▶ Prompt: Wherever the string "leaves" shows up in the data below, copy the whole line.

▶ Recorded information:
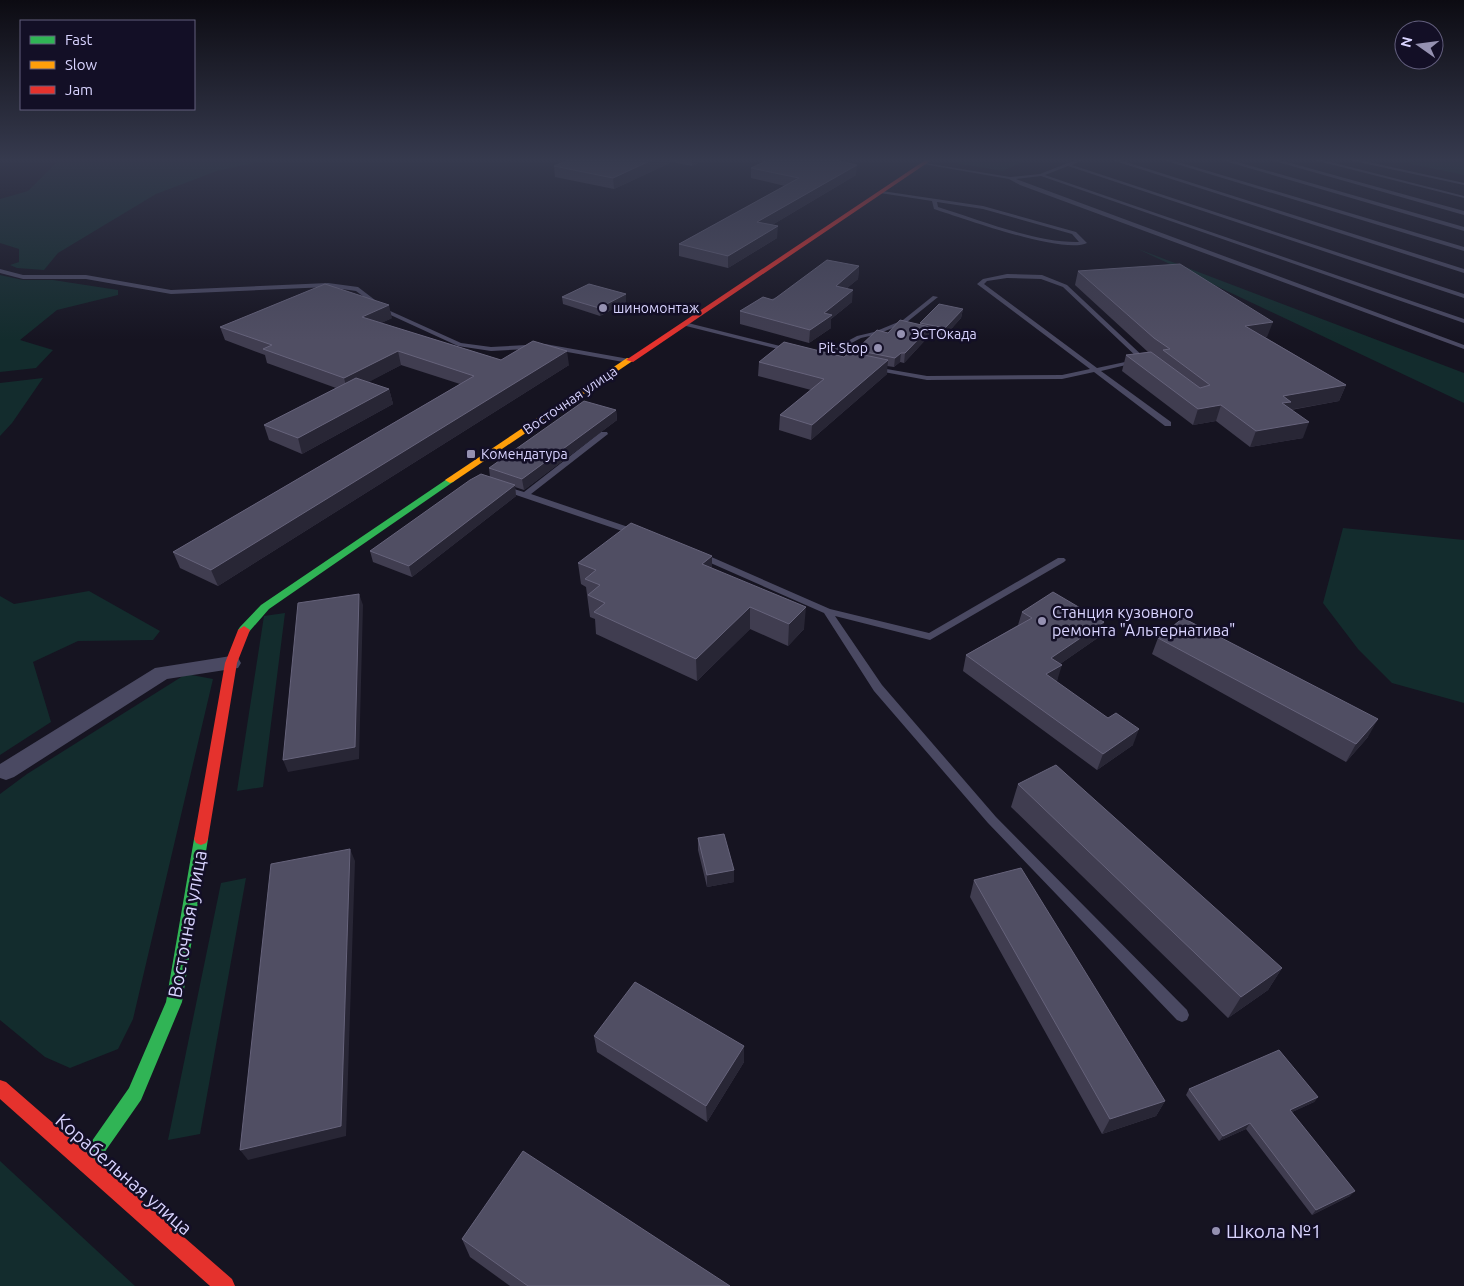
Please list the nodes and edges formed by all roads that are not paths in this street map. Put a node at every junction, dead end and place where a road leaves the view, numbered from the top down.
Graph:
1 (841, 219) edge
2 (973, 219) edge
3 (1023, 219) edge
4 (1115, 219) edge
5 (1169, 219) edge
6 (1231, 219) edge
7 (1299, 219) edge
8 (1362, 219) edge
9 (1429, 219) edge
10 (1464, 229) edge
11 (1464, 249) edge
12 (0, 271) edge
13 (1464, 271) edge
14 (1464, 296) edge
15 (935, 297) dead end
16 (1464, 321) edge
17 (684, 324) junction
18 (1464, 347) edge
19 (802, 353) edge
20 (812, 355) edge
21 (821, 357) junction
22 (830, 359) edge
23 (629, 360) junction
24 (1144, 360) junction
25 (1152, 366) edge
26 (864, 367) edge
27 (1095, 369) junction
28 (1168, 424) dead end
29 (604, 434) dead end
30 (497, 486) edge
31 (525, 495) junction
32 (646, 536) edge
33 (692, 552) edge
34 (1061, 560) dead end
35 (827, 611) junction
36 (231, 663) junction
37 (6, 771) dead end
38 (1182, 1015) dead end
39 (0, 1088) edge
40 (86, 1164) junction
41 (225, 1286) edge

1 - 17 street, Восточная улица
2 - 3 lane
4 - 18 lane
5 - 16 lane
6 - 14 lane
7 - 13 lane
8 - 11 lane
9 - 10 lane
12 - 23 lane
15 - 21 lane
17 - 19 lane
17 - 23 street, Восточная улица
20 - 21 lane
21 - 22 lane
23 - 36 street, Восточная улица
24 - 25 lane
24 - 27 lane
24 - 27 lane
26 - 27 lane
27 - 28 lane
29 - 31 lane
30 - 31 lane
31 - 32 lane
33 - 35 lane
34 - 35 lane
35 - 38 lane
36 - 37 street
36 - 40 street, Восточная улица
39 - 40 street, Корабельная улица
40 - 41 street, Корабельная улица

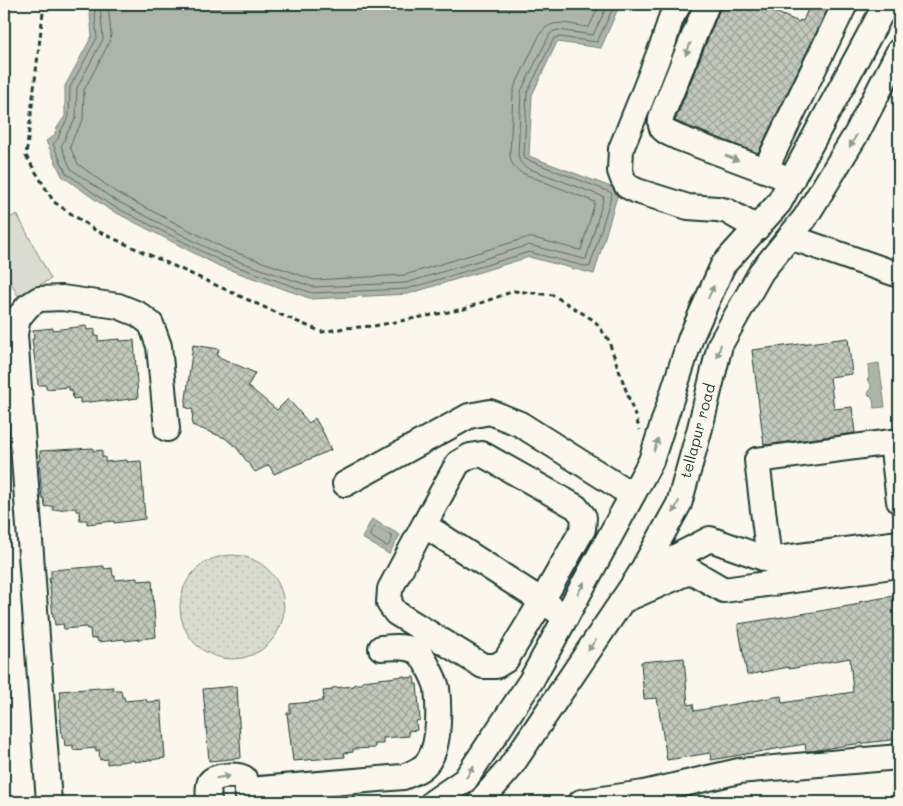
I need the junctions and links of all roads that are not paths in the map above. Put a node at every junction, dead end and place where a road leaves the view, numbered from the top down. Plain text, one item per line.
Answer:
1 (679, 4) edge
2 (707, 4) edge
3 (845, 4) edge
4 (886, 4) edge
5 (899, 51) edge
6 (836, 98) junction
7 (867, 115) junction
8 (765, 170) junction
9 (792, 180) junction
10 (757, 228) junction
11 (790, 237) junction
12 (899, 275) edge
13 (167, 429) dead end
14 (345, 484) dead end
15 (632, 495) junction
16 (899, 501) edge
17 (424, 525) junction
18 (899, 543) edge
19 (768, 560) junction
20 (899, 565) edge
21 (639, 576) junction
22 (542, 601) junction
23 (622, 601) junction
24 (566, 617) junction
25 (381, 648) dead end
26 (899, 756) edge
27 (248, 796) edge
28 (645, 797) edge
29 (49, 802) edge
30 (210, 802) edge
31 (432, 802) edge
32 (480, 802) edge
33 (581, 802) edge

1 - 10 street
2 -> 8 street
3 - 8 street
4 - 6 street
5 - 7 street, tellapur road
6 - 7 street
6 - 9 street
7 -> 11 street, tellapur road
8 - 9 street
9 - 10 street
15 -> 10 street
11 - 12 street
11 -> 21 street, tellapur road
13 - 29 street
14 - 15 street
24 -> 15 street
16 - 19 street
17 - 22 street
17 - 22 street
17 - 22 street
18 - 19 street
19 - 21 street
20 - 23 street
21 - 23 street, tellapur road
22 - 24 street
23 -> 32 street, tellapur road
31 -> 24 street
25 - 27 street
26 - 28 street
30 -> 27 street
28 - 33 street

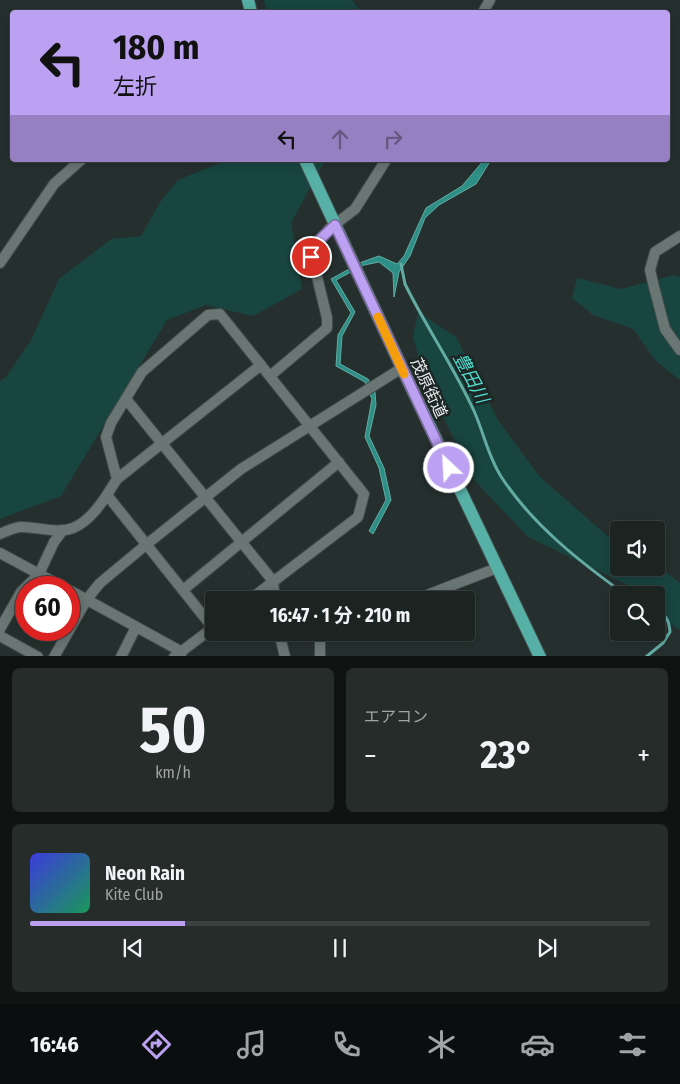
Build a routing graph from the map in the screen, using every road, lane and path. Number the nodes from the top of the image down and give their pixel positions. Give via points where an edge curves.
1 (79, 162) edge
2 (306, 162) edge
3 (385, 162) edge
4 (335, 225) junction
5 (680, 236) edge
6 (0, 263) edge
7 (680, 350) edge
8 (261, 365) junction
9 (402, 368) junction
10 (270, 376) junction
11 (126, 399) junction
12 (310, 425) junction
13 (164, 444) junction
14 (339, 462) junction
15 (117, 479) junction
16 (107, 494) junction
17 (205, 497) junction
18 (64, 530) junction
19 (0, 534) edge
20 (243, 541) junction
21 (147, 544) junction
22 (0, 553) edge
23 (497, 568) junction
24 (39, 574) junction
25 (43, 576) edge
26 (273, 581) junction
27 (183, 590) junction
28 (260, 591) edge
29 (274, 591) edge
30 (437, 591) edge
31 (80, 596) edge
32 (87, 599) junction
33 (205, 618) edge
34 (136, 627) junction
35 (0, 629) edge
36 (205, 634) edge
37 (0, 636) edge
38 (281, 641) edge
39 (320, 641) edge
40 (178, 654) edge
41 (38, 656) edge
42 (54, 656) edge
43 (121, 656) edge
44 (285, 656) edge
45 (320, 656) edge
46 (540, 656) edge

1 - 6 street via 54,184
2 - 4 main road, 茂原街道
3 - 4 street via 354,209
4 - 9 main road, 茂原街道
4 - 10 street via 311,252 327,318 326,328
5 - 7 street via 655,252 650,270 665,329
8 - 10 street
8 - 11 street via 220,314 208,315 142,372
8 - 13 street
9 - 12 street
9 - 23 main road, 茂原街道
10 - 12 street
11 - 13 street
11 - 15 street via 106,437
12 - 14 street
12 - 17 street via 241,469
13 - 15 street
13 - 17 street
14 - 20 street
14 - 26 street via 364,494 358,517
15 - 16 street
16 - 18 street via 83,522
16 - 21 street
17 - 20 street
17 - 21 street
18 - 19 street via 22,527
18 - 24 street via 54,542
20 - 26 street
20 - 27 street
21 - 27 street
21 - 32 street via 100,583
22 - 24 street
23 - 30 street
23 - 46 main road, 茂原街道
24 - 25 street
24 - 35 street via 21,592
26 - 28 street
26 - 29 street
27 - 33 street
31 - 32 street
32 - 34 street
32 - 42 street
34 - 40 street
34 - 43 street
36 - 40 street
37 - 41 street
38 - 44 street
39 - 45 street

▶ Written response:
Please list the nodes and edges formed by all roads that are not paths in this street map. Put a node at every junction, dead end and place where a road leaves the view, numbered from the top down.
I need the junctions and links of all roads that are not paths in the map above. Put a node at every junction, dead end and place where a road leaves the view, numbered from the top down. Plain text, one item per line.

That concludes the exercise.